## Text section
•••
Disclaimer: Most cases result in a lower recovery. Results may not be typical and reflect awards before deduction for attorneys’ fees and expenses. It should not be assumed that your case will have as beneficial a result.

The 2012 settlement for an undisclosed sum against the Florida Department of Children and Families and various private providers settled a horrific wrongful adoption, negligence and civil rights case. But the abused child’s pain lives on.

Representing the plaintiffs, child abuse attorney Howard Talenfeld argued that the defendants were deliberately indifferent to and neglected the child’s essential needs after he was rescued by state child protection agents from horrific physical abuse at the hands of his biological parents.

Instead of receiving ongoing care for the well-documented, yet treatable mental health conditions he suffered from, including reactive attachment disorder (RAD) and oppositional defiant disorder (ODD), he was denied his constitutionally protected rights to appropriate care while in state custody. Moreover, he was also subjected to further physical and emotional abuse.

As a result, as the boy grew older he was extremely dysfunctional and showed signs of aggression and behavior management problems. Despite this, his diagnosis was deliberately ignored and appropriate care was denied to him dozens of times. As he grew older, his mental health condition and outbursts worsened. He bit, struck and kicked adults, attacked a police officer, and stabbed and choked fellow students. He was involuntarily admitted to a psychiatric hospital under the Baker Act.

Counseling and play therapy were tried and failed. He was placed on Ritalin, Adderall and Dexedrine. He soon was suffering auditory hallucinations and was Baker Acted again for attacking his adoptive parents. In all, he was Baker Acted six times in three months – almost a dozen times in all. Overwhelmed by his outbursts, he was recommended for out-of-home care.

Over the next four years, violence and threats against others continued. He admitted that he couldn’t control his rage, even against himself – continued. He continued to be Baker Acted, yet no increase in mental health services was implemented and no change was made to place the boy in an appropriate residential setting.
•••
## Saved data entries
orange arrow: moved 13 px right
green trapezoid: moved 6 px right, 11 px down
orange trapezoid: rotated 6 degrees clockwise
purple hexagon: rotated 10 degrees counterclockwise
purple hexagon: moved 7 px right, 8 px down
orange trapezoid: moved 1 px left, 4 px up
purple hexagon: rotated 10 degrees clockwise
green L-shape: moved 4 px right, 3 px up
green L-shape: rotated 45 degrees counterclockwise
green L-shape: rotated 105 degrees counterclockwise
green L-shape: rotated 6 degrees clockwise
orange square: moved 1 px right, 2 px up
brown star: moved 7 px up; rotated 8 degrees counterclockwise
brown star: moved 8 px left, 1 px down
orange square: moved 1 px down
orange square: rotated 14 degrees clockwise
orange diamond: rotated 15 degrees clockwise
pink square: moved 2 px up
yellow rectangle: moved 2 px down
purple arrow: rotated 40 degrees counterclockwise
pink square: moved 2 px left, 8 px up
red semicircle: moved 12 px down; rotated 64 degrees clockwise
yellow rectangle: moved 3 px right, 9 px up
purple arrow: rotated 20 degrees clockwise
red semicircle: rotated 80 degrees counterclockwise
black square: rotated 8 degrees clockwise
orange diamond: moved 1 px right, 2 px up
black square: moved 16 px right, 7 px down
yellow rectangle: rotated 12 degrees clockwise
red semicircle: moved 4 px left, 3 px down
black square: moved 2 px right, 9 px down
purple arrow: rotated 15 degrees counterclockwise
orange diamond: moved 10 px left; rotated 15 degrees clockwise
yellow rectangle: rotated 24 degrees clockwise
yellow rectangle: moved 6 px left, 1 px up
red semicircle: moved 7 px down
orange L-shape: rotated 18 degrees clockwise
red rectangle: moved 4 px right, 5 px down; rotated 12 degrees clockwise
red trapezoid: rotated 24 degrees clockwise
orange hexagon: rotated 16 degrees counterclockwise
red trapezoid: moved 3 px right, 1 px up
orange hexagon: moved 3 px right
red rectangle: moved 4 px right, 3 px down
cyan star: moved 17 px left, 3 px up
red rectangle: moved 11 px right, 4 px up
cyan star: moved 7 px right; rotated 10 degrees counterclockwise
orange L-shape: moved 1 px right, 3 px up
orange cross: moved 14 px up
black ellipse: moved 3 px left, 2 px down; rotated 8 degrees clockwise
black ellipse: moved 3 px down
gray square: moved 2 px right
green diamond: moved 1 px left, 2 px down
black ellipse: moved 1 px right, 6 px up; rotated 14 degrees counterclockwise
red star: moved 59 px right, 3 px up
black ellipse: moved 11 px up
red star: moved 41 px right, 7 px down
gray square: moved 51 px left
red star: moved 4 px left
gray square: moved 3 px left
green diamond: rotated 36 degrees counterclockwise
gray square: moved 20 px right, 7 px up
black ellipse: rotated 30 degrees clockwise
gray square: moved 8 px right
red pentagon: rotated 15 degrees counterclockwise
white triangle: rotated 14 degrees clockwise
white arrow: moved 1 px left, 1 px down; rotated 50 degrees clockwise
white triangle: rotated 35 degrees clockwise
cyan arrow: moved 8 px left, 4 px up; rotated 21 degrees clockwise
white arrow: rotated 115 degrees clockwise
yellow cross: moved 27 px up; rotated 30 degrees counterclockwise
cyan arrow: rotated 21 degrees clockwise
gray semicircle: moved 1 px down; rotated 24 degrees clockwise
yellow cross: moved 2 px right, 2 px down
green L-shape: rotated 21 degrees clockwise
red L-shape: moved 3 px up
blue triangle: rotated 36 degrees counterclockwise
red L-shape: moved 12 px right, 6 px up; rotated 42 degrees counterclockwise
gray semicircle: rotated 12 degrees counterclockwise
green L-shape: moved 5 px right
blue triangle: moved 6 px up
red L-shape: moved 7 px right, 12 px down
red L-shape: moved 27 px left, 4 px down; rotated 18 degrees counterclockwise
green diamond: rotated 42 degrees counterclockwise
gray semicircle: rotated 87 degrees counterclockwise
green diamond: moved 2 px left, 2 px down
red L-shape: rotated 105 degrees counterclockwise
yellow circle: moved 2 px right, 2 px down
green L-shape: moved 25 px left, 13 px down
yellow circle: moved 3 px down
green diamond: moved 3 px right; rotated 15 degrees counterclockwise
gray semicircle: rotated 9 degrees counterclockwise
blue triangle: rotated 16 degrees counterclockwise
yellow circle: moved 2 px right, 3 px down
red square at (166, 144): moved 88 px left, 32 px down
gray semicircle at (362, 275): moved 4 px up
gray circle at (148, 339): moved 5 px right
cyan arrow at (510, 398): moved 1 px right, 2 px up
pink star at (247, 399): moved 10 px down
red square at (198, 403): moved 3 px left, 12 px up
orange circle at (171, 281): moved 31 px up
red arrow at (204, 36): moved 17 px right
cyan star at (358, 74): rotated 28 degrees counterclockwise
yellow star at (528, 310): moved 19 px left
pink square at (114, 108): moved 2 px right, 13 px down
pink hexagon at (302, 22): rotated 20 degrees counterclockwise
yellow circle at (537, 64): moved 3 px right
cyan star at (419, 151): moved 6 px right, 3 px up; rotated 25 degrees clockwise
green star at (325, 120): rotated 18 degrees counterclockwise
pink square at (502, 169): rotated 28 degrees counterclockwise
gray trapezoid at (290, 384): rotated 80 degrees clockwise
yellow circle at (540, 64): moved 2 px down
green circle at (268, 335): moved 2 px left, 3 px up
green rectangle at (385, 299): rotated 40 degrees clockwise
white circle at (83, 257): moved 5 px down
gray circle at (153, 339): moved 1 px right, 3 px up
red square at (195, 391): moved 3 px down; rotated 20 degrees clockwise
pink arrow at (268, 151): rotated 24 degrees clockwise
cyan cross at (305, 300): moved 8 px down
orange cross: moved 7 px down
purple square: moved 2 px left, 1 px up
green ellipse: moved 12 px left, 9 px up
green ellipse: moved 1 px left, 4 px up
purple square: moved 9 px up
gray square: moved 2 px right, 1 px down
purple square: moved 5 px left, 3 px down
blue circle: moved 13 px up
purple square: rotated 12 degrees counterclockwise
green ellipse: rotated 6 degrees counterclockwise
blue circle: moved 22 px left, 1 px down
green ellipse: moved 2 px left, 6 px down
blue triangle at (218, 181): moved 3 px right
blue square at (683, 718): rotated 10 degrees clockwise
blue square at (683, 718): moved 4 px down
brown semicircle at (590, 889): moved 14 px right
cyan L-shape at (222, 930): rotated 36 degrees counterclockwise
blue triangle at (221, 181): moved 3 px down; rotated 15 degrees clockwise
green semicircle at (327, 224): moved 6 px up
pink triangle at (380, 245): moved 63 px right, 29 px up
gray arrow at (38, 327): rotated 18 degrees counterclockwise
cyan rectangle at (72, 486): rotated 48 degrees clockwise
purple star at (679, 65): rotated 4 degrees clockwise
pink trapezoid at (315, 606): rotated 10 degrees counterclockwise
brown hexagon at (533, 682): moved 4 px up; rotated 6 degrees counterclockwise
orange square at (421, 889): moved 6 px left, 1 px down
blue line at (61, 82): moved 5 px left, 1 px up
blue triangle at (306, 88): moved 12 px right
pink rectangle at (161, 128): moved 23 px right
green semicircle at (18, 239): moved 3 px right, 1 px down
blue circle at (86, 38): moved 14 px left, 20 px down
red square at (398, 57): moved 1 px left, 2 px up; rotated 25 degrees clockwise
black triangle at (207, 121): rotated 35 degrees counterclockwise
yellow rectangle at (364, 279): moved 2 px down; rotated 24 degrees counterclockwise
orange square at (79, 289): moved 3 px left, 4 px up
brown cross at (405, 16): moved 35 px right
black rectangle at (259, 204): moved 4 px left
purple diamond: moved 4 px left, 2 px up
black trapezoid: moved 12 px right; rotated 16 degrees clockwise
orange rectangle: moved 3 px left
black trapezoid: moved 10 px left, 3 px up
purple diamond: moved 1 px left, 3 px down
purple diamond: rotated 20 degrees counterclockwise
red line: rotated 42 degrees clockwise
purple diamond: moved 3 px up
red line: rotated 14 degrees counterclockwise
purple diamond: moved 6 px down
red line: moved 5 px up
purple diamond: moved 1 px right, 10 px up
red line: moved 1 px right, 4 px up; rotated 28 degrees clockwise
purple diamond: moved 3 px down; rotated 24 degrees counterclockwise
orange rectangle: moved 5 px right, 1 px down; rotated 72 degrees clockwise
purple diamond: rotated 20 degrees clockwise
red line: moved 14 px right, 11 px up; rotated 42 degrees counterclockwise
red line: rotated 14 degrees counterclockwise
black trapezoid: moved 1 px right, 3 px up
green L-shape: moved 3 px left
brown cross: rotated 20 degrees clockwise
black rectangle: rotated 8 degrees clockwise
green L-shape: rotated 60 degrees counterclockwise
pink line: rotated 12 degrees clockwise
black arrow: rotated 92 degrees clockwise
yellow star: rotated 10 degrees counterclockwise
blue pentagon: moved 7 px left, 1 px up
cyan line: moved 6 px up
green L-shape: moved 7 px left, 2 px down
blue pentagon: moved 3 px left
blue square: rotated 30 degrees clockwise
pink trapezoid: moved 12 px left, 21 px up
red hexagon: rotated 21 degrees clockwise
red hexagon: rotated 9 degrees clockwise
•••
## Set of tasks
A. List the medications the boy was placed on, according to the wrongful adoption case account.
B. In the wrongful adoption case account, how many times was the boy Baker Acted in three months?
C. Continue the wrongful adoption case account from its last sentence.

## Answers for this exercise
A. Ritalin, Adderall, Dexedrine

B. Six times.

C.
The defendant assumed the boy’s care in 2004. The provider failed to provide care, disregarded associated risks, and removed the label of him as a suspected child-on-child sexual abuser. He had, according to their records, “no behavioral issues.” He soon was arrested for criminal mischief.

In 2006, the defendant matched the boy with the plaintiffs – a family with other young children and with no training or experience in handling children with such severe special needs. His significant special needs were not fully disclosed prior to the new adoptive parents prior to his being adoption being finalized. The child struggled in school, and his behavioral issues soon became apparent to the family. He stole from them, amassed illegal weapons, ran away repeatedly, and was expelled from school. The family exhausted their savings trying to help the boy, even spending their two biological children’s college savings. Meanwhile, the defendant did nothing to help.

The boy eventually had to be placed in residential care to ensure the safety of everyone in the home, including the child himself.

Faced with a lawsuit that presented the boy’s growing psychological outbursts and violence and the repeated opportunities to help which were ignored by the defendant, the defendant entered into a confidential settlement with the plaintiffs in 2012.